**Instructions for the task**
Please change every "point_idx" in the items below to "point_index", leaving all other text unchanged.

## Start

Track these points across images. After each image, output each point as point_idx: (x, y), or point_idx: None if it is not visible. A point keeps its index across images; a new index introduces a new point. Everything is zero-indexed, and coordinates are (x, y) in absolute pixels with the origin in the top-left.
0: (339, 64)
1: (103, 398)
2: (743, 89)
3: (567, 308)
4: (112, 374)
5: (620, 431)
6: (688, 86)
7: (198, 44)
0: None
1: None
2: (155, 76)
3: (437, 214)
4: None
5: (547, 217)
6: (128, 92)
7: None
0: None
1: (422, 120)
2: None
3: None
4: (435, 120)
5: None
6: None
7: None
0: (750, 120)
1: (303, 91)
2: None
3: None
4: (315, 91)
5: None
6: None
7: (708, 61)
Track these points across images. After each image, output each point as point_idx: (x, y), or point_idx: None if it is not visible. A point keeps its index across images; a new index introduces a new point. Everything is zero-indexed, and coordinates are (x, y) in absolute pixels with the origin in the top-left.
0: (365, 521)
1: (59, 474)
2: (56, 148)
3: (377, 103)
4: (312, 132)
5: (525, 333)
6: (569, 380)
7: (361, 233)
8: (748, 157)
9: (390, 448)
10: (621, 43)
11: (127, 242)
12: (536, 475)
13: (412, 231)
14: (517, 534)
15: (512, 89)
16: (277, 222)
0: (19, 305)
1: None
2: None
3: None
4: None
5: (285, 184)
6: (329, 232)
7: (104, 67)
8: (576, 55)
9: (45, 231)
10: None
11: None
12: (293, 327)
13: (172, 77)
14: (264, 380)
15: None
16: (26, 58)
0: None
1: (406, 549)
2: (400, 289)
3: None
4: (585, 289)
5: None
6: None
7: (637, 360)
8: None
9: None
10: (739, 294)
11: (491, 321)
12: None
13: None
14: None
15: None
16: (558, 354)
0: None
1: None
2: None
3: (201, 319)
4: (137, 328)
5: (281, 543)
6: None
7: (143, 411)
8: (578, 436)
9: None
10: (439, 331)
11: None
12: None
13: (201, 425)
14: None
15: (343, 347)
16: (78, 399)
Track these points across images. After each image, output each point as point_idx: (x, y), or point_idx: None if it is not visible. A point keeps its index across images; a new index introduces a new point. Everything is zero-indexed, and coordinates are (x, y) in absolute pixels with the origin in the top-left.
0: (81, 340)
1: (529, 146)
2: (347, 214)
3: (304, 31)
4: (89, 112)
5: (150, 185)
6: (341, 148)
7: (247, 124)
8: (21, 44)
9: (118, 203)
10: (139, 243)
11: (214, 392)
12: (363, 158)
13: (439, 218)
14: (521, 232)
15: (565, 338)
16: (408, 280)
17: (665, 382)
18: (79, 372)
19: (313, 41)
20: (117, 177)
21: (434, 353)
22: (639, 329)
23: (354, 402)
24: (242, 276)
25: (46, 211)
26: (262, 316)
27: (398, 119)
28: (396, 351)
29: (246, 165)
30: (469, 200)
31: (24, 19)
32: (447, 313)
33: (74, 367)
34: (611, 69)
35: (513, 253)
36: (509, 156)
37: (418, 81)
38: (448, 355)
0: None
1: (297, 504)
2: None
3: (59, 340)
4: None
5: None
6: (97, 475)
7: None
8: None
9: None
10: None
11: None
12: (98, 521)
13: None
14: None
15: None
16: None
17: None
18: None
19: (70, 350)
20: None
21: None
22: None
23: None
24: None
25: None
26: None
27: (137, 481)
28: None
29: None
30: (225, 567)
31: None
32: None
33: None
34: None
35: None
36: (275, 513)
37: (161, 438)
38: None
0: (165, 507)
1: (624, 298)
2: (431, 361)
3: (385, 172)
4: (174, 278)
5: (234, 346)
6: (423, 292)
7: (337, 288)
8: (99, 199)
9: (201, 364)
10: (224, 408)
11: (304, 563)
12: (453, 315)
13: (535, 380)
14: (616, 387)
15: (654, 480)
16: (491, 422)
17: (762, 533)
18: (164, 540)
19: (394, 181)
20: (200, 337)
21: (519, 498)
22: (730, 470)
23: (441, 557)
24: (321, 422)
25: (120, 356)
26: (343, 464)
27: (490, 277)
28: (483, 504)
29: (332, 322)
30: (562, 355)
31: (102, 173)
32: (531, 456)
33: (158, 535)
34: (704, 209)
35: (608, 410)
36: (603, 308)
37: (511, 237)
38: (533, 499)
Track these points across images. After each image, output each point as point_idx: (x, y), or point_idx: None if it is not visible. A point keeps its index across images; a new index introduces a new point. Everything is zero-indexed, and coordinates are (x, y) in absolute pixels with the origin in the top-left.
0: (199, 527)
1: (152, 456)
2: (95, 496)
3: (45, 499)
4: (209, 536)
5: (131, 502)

## End

**Response to this task**
Track these points across images. After each image, output each point as point_index: (x, y), or point_index: None if it is not visible. A point keeps its index across images; a new index introduces a new point. Everything is zero-indexed, and coordinates are (x, y) in absolute pixels with the origin in the top-left.
0: (339, 64)
1: (103, 398)
2: (743, 89)
3: (567, 308)
4: (112, 374)
5: (620, 431)
6: (688, 86)
7: (198, 44)
0: None
1: None
2: (155, 76)
3: (437, 214)
4: None
5: (547, 217)
6: (128, 92)
7: None
0: None
1: (422, 120)
2: None
3: None
4: (435, 120)
5: None
6: None
7: None
0: (750, 120)
1: (303, 91)
2: None
3: None
4: (315, 91)
5: None
6: None
7: (708, 61)
Track these points across images. After each image, output each point as point_index: (x, y), or point_index: None if it is not visible. A point keeps its index across images; a new index introduces a new point. Everything is zero-indexed, and coordinates are (x, y) in absolute pixels with the origin in the top-left.
0: (365, 521)
1: (59, 474)
2: (56, 148)
3: (377, 103)
4: (312, 132)
5: (525, 333)
6: (569, 380)
7: (361, 233)
8: (748, 157)
9: (390, 448)
10: (621, 43)
11: (127, 242)
12: (536, 475)
13: (412, 231)
14: (517, 534)
15: (512, 89)
16: (277, 222)
0: (19, 305)
1: None
2: None
3: None
4: None
5: (285, 184)
6: (329, 232)
7: (104, 67)
8: (576, 55)
9: (45, 231)
10: None
11: None
12: (293, 327)
13: (172, 77)
14: (264, 380)
15: None
16: (26, 58)
0: None
1: (406, 549)
2: (400, 289)
3: None
4: (585, 289)
5: None
6: None
7: (637, 360)
8: None
9: None
10: (739, 294)
11: (491, 321)
12: None
13: None
14: None
15: None
16: (558, 354)
0: None
1: None
2: None
3: (201, 319)
4: (137, 328)
5: (281, 543)
6: None
7: (143, 411)
8: (578, 436)
9: None
10: (439, 331)
11: None
12: None
13: (201, 425)
14: None
15: (343, 347)
16: (78, 399)
Track these points across images. After each image, output each point as point_index: (x, y), or point_index: None if it is not visible. A point keeps its index across images; a new index introduces a new point. Everything is zero-indexed, and coordinates are (x, y) in absolute pixels with the origin in the top-left.
0: (81, 340)
1: (529, 146)
2: (347, 214)
3: (304, 31)
4: (89, 112)
5: (150, 185)
6: (341, 148)
7: (247, 124)
8: (21, 44)
9: (118, 203)
10: (139, 243)
11: (214, 392)
12: (363, 158)
13: (439, 218)
14: (521, 232)
15: (565, 338)
16: (408, 280)
17: (665, 382)
18: (79, 372)
19: (313, 41)
20: (117, 177)
21: (434, 353)
22: (639, 329)
23: (354, 402)
24: (242, 276)
25: (46, 211)
26: (262, 316)
27: (398, 119)
28: (396, 351)
29: (246, 165)
30: (469, 200)
31: (24, 19)
32: (447, 313)
33: (74, 367)
34: (611, 69)
35: (513, 253)
36: (509, 156)
37: (418, 81)
38: (448, 355)
0: None
1: (297, 504)
2: None
3: (59, 340)
4: None
5: None
6: (97, 475)
7: None
8: None
9: None
10: None
11: None
12: (98, 521)
13: None
14: None
15: None
16: None
17: None
18: None
19: (70, 350)
20: None
21: None
22: None
23: None
24: None
25: None
26: None
27: (137, 481)
28: None
29: None
30: (225, 567)
31: None
32: None
33: None
34: None
35: None
36: (275, 513)
37: (161, 438)
38: None
0: (165, 507)
1: (624, 298)
2: (431, 361)
3: (385, 172)
4: (174, 278)
5: (234, 346)
6: (423, 292)
7: (337, 288)
8: (99, 199)
9: (201, 364)
10: (224, 408)
11: (304, 563)
12: (453, 315)
13: (535, 380)
14: (616, 387)
15: (654, 480)
16: (491, 422)
17: (762, 533)
18: (164, 540)
19: (394, 181)
20: (200, 337)
21: (519, 498)
22: (730, 470)
23: (441, 557)
24: (321, 422)
25: (120, 356)
26: (343, 464)
27: (490, 277)
28: (483, 504)
29: (332, 322)
30: (562, 355)
31: (102, 173)
32: (531, 456)
33: (158, 535)
34: (704, 209)
35: (608, 410)
36: (603, 308)
37: (511, 237)
38: (533, 499)
Track these points across images. After each image, output each point as point_index: (x, y), or point_index: None if it is not visible. A point keeps its index across images; a new index introduces a new point. Everything is zero-indexed, and coordinates are (x, y) in absolute pixels with the origin in the top-left.
0: (199, 527)
1: (152, 456)
2: (95, 496)
3: (45, 499)
4: (209, 536)
5: (131, 502)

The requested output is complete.